With ten days of relying on people’s generosity and asking to camp in garden and field alike, the chances are, you will be offered a meal or two. You should of course accept! Home cooked food is a Godsend on the road and to refuse might appear rude. A common thing assessors pick up on is people not planning their next meal. When you stop somewhere for the night, you should have your dinner and your breakfast with you. Consider your own house, if Scouts camped in your garden, would your parents let them leave without a good breakfast? You should not put people under pressure to feed you. By all means let them if they want but assessors will check your receipts and try to figure out what the plan was.
Plans can change
In Poland, Mark T and Brendy arrived at a house with kielbasa, pasta, sauce and an onion for dinner and bread and cream cheese for breakfast. We were offered a big home cooked meal of chicken with white sauce and rice. This changed our plans! That night, we took stock and made a new plan. Breakfast would remain unchanged, lunch the next day would be kielbasa sandwiches. We figured the sausages wouldn’t keep. The pasta, onion and sauce would last to the next night which we could add to a tin of tuna. When this happens, don’t worry, just make a note in your log book of what the plan was; what happened that changed the plan and; what the new plan is. Remember, your log books must be a “comprehensive account of your total time spent on the road”.
Your Explorer Belt
We hope this hasn’t scared you. The assessors are there to give you the Belt all you have to do is follow the criteria. Please, and we cannot stress this enough, PLEASE READ THE CRITERIA!

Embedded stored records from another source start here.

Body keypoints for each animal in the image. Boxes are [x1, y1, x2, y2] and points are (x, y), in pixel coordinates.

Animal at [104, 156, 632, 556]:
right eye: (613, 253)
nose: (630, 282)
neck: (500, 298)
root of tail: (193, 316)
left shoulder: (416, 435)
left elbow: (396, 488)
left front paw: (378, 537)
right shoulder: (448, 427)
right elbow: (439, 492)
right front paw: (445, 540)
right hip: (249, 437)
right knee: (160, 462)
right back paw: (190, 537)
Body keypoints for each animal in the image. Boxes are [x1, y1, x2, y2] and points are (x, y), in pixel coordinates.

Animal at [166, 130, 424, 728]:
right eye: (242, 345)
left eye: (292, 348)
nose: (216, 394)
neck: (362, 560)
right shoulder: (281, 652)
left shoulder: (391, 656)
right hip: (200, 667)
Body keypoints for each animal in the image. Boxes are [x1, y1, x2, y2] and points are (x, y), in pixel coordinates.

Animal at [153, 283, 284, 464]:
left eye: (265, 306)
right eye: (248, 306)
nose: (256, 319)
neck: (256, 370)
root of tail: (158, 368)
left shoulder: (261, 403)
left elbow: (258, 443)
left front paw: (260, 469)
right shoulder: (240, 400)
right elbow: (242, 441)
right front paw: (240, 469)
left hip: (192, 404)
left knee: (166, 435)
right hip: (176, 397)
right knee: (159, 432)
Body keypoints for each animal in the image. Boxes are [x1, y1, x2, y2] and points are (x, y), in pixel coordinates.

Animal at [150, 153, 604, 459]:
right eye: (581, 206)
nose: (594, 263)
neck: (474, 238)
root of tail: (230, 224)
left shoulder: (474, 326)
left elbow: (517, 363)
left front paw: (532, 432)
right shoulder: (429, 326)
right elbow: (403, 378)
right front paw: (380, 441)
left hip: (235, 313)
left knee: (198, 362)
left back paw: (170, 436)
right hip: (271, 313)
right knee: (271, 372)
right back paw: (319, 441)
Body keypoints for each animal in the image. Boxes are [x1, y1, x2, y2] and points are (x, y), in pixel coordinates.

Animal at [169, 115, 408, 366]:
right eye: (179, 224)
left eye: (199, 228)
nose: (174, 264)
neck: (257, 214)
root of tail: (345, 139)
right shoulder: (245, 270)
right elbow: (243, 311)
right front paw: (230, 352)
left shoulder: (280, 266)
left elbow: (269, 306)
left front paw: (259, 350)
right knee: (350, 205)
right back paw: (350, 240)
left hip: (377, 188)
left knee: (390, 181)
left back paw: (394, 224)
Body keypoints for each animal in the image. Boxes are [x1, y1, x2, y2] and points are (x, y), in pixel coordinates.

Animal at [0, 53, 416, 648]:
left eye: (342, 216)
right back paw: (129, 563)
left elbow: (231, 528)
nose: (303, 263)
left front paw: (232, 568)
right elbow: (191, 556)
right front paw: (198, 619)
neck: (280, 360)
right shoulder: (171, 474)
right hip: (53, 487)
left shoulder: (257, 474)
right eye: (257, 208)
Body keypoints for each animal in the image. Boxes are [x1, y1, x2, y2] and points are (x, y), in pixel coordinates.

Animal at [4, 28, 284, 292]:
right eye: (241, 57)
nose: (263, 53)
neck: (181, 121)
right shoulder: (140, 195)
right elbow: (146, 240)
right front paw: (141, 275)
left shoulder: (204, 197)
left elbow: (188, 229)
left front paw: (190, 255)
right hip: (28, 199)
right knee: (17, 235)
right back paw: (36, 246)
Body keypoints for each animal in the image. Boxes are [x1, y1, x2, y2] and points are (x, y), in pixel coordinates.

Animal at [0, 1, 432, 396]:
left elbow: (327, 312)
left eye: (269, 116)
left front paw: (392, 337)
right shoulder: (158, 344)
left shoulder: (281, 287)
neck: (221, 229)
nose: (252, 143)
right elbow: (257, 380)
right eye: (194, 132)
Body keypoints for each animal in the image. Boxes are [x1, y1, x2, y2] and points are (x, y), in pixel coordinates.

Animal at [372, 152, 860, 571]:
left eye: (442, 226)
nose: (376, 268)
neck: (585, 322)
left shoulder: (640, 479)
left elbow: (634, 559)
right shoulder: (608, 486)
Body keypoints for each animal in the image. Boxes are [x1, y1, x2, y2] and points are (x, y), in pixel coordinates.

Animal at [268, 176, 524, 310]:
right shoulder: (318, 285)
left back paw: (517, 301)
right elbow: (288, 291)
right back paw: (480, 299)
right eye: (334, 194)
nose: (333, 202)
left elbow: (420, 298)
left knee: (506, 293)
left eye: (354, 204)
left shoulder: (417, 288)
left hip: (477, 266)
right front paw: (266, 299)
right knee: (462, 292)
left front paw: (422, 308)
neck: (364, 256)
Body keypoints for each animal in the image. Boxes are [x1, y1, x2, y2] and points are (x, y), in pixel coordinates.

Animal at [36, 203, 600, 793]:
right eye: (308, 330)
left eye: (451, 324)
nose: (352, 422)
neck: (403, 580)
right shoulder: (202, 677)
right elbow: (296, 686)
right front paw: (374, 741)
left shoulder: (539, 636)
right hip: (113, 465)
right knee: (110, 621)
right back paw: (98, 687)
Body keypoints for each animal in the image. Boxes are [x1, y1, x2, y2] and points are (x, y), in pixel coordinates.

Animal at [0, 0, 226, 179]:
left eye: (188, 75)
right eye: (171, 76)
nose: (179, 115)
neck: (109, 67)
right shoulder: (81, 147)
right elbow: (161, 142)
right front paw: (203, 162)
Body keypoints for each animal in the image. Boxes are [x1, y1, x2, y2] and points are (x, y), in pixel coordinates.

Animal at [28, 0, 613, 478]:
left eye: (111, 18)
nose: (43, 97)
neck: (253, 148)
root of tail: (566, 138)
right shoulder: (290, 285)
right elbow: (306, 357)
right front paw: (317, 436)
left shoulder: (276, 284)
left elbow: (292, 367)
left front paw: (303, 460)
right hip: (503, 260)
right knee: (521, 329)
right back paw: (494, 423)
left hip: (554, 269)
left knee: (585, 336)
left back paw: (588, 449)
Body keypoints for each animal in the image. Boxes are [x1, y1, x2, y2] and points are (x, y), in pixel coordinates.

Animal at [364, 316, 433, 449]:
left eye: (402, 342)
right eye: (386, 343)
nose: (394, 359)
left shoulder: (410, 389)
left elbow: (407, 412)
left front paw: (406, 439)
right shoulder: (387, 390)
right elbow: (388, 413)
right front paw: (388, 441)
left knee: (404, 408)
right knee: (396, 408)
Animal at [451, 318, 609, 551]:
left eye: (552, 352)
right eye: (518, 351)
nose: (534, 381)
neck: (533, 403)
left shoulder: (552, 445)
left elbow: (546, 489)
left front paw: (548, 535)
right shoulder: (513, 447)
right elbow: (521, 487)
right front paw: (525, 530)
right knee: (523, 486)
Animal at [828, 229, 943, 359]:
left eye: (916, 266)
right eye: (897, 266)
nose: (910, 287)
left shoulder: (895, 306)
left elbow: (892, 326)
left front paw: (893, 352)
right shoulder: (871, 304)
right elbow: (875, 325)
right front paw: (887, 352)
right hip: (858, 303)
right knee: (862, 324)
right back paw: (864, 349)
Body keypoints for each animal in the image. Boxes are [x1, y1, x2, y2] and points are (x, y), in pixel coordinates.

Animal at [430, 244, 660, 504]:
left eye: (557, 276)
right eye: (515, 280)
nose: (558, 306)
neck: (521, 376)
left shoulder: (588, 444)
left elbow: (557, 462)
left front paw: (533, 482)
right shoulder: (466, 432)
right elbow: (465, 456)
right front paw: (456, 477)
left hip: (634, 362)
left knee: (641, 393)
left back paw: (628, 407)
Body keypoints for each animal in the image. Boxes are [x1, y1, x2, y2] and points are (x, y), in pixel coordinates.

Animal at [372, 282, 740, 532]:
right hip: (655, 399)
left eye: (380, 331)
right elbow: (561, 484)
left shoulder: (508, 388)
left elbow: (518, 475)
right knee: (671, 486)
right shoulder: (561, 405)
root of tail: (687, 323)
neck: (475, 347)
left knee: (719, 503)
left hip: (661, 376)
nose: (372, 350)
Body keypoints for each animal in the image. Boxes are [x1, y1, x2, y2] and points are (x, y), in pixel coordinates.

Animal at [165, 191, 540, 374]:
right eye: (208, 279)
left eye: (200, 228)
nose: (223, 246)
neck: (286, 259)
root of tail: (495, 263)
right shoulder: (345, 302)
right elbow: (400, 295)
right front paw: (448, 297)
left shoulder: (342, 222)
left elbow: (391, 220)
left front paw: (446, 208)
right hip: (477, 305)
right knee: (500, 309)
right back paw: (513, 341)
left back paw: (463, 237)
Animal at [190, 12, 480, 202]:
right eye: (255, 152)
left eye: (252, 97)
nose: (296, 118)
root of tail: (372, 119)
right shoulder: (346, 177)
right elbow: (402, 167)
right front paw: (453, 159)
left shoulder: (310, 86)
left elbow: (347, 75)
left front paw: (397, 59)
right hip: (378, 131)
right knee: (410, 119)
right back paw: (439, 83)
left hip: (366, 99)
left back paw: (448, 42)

The Belt is your experience and truthfully, there is no guide that can be written that will prepare you for it. Try not to think of the logs too much as work. Mark T did his belt 11 years ago and Mark G’s was 10 years ago. We still cherish our logs. Keep them fun, record what’s important to you and you’ll have something you’ll want to keep forever. You will have a ball and, all going well, if you do the miles, follow the guidelines and keep on top of the written work you should hear that faithful phrase at the award ceremony.
“Certificate, Badge and Belt”
Some meal suggestions
We know a few people who have completed the Explorer Belt and we asked them to tell us what their favourite meals were. We’ve also added a few ourselves.
- Bread and creamed cheese
- Bread and jam/honey/butter/marmalade
- Boiled eggs
- Ham, bacon, (kielbasa) or cheese sandwiches
- Beans and toast
- Pasta salad with mayo, bacon and sweetcorn
- Rice, black beans with a Mexican sauce
- Chicken curry with tinned peas and rice
- Chickpea curry and rice
- Tuna, mayo pasta
- Tomato and spinach pasta
- Kielbasa fried with onions with tomato pasta
- Egg fried noodles with spring onions
NOTE: Please forgive my spelling in the photos of the log book! It was a long time ago!